**TEXT BLOCK:**
*-*-*
388 ROUTE 22 v.

U.S. Court of Appeals for the Third Circuit

388 ROUTE 22 v.

Opinion

NOT PRECEDENTIAL

UNITED STATES COURT OF APPEALS FOR THE THIRD CIRCUIT ______________ No. 22-1143 ______________

In re: 388 ROUTE 22 READINGTON HOLDINGS LLC, Debtor

SB BUILDING ASSOCIATES LIMITED PARTNERSHIP, Appellant ________________

On Appeal from the United States District Court for the District of New Jersey (D.C. No. 3-21-cv-01239) District Judge: Honorable Freda L. Wolfson ________________

Submitted Under Third Circuit L.A.R. 34.1(a) March 28, 2023

Before: MATEY, FREEMAN, and FUENTES, Circuit Judges

(Opinion filed: June 29, 2023)

__________

OPINION * __________

* This disposition is not an opinion of the full Court and pursuant to I.O.P. 5.7 does not constitute binding precedent. FREEMAN, Circuit Judge.

SB Building Associates Limited Partnership, the sole equity owner of the debtor in

this Chapter 7 proceeding, appeals an order of the District Court affirming the

Bankruptcy Court’s award of attorneys’ fees to law firm Atkinson & DeBartolo for its

work performed as attorney to the bankruptcy trustee, Bunce Atkinson. For the following

reasons, we will affirm.

I.
*-*-*
**DATA UNDER STUDY:**
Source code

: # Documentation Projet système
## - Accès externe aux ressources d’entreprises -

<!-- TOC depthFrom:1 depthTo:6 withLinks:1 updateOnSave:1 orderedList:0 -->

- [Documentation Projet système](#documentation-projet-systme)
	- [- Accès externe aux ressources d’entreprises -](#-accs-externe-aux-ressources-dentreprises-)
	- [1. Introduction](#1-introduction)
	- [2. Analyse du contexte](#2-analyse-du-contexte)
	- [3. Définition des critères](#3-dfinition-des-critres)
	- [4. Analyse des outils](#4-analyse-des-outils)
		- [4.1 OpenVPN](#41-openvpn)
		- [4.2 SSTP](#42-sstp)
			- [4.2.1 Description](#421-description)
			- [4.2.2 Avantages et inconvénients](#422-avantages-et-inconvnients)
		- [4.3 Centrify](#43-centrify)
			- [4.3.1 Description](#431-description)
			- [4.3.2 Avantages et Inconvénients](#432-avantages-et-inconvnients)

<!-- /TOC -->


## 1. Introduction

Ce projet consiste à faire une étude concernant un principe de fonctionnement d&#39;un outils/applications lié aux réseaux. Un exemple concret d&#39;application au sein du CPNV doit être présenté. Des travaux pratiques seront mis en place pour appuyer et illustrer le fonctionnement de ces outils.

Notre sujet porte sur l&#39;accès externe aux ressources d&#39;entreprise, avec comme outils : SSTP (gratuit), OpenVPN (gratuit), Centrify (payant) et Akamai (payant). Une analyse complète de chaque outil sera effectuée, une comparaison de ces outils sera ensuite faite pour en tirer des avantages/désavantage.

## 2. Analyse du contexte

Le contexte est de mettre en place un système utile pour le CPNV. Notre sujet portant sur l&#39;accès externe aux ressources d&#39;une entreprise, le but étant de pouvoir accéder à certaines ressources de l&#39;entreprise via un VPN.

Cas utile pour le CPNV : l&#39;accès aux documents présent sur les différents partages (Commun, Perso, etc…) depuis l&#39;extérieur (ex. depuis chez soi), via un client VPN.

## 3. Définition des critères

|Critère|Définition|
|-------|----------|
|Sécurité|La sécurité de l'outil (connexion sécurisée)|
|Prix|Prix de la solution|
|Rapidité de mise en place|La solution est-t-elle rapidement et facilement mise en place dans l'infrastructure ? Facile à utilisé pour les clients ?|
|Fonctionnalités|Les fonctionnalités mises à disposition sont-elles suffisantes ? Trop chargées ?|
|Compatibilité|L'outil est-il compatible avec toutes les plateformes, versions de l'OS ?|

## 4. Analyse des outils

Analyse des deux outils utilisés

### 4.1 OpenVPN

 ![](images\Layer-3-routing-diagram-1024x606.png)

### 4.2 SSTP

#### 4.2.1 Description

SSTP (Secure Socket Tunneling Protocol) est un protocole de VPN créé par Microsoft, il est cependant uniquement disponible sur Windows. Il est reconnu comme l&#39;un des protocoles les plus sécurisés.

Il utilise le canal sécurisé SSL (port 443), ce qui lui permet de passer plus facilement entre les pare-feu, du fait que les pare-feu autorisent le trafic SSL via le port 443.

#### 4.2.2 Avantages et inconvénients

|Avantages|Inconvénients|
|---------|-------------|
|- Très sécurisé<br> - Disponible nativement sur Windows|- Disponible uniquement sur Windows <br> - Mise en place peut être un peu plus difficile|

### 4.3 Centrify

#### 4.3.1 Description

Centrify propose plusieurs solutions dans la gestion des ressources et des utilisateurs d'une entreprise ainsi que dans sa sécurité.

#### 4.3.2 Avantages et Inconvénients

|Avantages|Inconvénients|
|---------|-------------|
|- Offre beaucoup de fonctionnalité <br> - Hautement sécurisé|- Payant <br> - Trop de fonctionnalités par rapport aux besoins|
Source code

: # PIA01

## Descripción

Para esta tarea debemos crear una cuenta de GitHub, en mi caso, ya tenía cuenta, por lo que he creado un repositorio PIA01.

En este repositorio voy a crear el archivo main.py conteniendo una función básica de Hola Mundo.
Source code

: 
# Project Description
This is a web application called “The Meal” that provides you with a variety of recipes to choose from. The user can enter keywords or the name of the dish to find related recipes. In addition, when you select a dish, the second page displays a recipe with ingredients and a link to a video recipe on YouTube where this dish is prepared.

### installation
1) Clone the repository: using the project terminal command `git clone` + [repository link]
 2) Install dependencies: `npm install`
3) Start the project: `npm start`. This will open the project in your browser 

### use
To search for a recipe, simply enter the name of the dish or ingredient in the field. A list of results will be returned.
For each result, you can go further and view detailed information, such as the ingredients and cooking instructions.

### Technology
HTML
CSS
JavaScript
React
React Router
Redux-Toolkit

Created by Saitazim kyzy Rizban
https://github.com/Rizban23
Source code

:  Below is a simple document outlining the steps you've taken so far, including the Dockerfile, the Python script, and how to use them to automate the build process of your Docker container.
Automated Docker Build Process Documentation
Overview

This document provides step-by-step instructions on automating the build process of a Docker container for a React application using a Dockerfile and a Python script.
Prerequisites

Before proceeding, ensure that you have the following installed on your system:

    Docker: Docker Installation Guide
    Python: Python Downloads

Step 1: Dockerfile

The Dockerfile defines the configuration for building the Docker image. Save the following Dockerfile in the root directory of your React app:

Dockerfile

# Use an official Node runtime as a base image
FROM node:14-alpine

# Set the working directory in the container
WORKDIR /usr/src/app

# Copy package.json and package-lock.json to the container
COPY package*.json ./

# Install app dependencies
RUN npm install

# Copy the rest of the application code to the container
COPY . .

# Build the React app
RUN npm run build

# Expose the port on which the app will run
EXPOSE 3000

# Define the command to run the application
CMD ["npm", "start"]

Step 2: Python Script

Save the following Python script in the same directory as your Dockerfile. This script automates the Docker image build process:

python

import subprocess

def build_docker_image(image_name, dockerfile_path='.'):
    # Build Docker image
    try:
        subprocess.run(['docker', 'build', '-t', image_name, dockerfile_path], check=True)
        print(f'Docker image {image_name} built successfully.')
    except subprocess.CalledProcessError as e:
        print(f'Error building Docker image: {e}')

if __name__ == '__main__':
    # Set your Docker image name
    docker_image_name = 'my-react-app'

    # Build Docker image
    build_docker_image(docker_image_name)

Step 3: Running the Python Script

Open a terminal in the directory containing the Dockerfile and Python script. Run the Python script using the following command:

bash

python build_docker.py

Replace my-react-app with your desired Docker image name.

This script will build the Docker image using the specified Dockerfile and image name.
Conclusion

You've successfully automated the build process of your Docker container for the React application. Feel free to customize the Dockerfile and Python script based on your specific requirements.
*-*-*
**EXERCISE DESCRIPTION:**
Quote the court opinion word for word from "OPINION * __________" up to and including "FREEMAN, Circuit Judge.". Work only from the court opinion and leave the records aside.

**ANSWER BOX:**
OPINION * __________

* This disposition is not an opinion of the full Court and pursuant to I.O.P. 5.7 does not constitute binding precedent. FREEMAN, Circuit Judge.